Stability across chemical environments (vacuum, toluene, water, NNP, tautomers) shows "true generalization," a rarity in AI for Chemistry, effectively bringing the "one model for multiple tasks" paradigm to the molecular domain.
The methodology (radix-based coarse-to-fine + tractable AR) is extendable to protein all-atom modeling, crystal structure generation, and 3D point cloud generation.

Limitations & Future Work¶

PCA instability for symmetric molecules: The authors acknowledge that near-symmetric principal axes can cause alignment flips, introducing variance. Robust equivariant features (e.g., E(3)-equivariant networks) are needed as replacements.
Scale constraints: The dataset primarily consists of drug-like small molecules (ZINC20, atoms < 50). Generalization to protein-ligand complexes with thousands of atoms remains unverified.
Inference complexity: Sequence length scales as \(N(L+1)\), and vanilla Transformer complexity is quadratic in \(N\). FlashAttention or Linear Attention would be required for systems with thousands of atoms.
Sampling bias in MD trajectories: Biases in training data may propagate to the model. Stage II energy alignment mitigates this but does not eliminate it. Future directions include E(3) equivariant CARD, using NNPs for finer labels, and expansion to protein-ligand docking.

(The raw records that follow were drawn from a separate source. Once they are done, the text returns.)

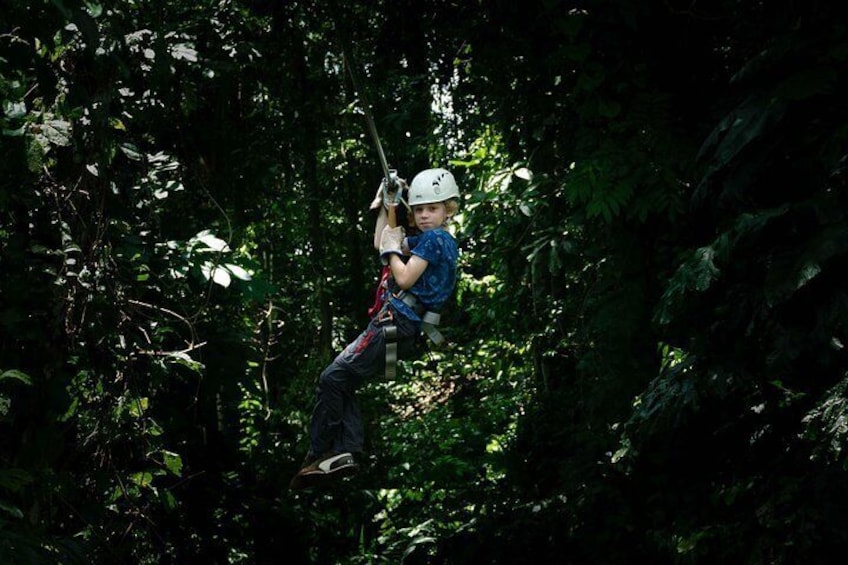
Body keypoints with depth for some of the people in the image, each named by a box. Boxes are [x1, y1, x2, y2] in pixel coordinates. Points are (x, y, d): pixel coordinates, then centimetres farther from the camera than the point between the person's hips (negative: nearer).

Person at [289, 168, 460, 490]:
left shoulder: (435, 238, -10)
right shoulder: (428, 239, 20)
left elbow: (404, 278, -17)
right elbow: (381, 244, 28)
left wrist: (393, 247, -2)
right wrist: (387, 206, 21)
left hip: (397, 324, -10)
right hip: (396, 323, 10)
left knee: (334, 378, -11)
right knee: (342, 383, 7)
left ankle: (318, 456, -9)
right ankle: (346, 452, -3)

vs DeepBAR (NeurIPS21): Shared "zero-free-energy proposal" logic, but CARD uses AR Transformers to overcome expressivity limits and enable cross-system generalization.
vs neural TI / FEAT: Those methods use diffusion to learn time-varying Hamiltonians for thermodynamic integration (alchemical paradigm); CARD uses BAR to skip intermediate states entirely.
vs Boltzmann Generators (Noé 2019, Tan 2025): Those focus on equilibrium sampling; most fail to provide precise log-densities or cross-system transfer. CARD achieves both.
vs MGVAE / MGT / Sequoia (Multi-resolution modeling): Those operate at the graph level; CARD operates at the atomic coordinate level while maintaining exact AR factorization.
vs LLM BPE tokenization: Radix decomposition is effectively "BPE for 3D coordinates," suggesting that other continuous physical quantities (parameters, lattices) can be tokenized for Transformer processing.

Rating¶

Novelty: ⭐⭐⭐⭐⭐ Strictly unifies LLM AR paradigms with zero-free-energy proposals; radix decomposition is an original 3D-to-token bridge.
Experimental Thoroughness: ⭐⭐⭐⭐ Three complementary tasks, detailed ablations, and speed comparisons are provided, though protein-scale validation is missing.
Writing Quality: ⭐⭐⭐⭐⭐ Rigorous derivations (bijection, Jacobian=1, log-density decomposition) and clear engineering details.
Value: ⭐⭐⭐⭐⭐ Reducing free energy calculation from hours to seconds across systems with high precision represents transformative value for drug discovery pipelines.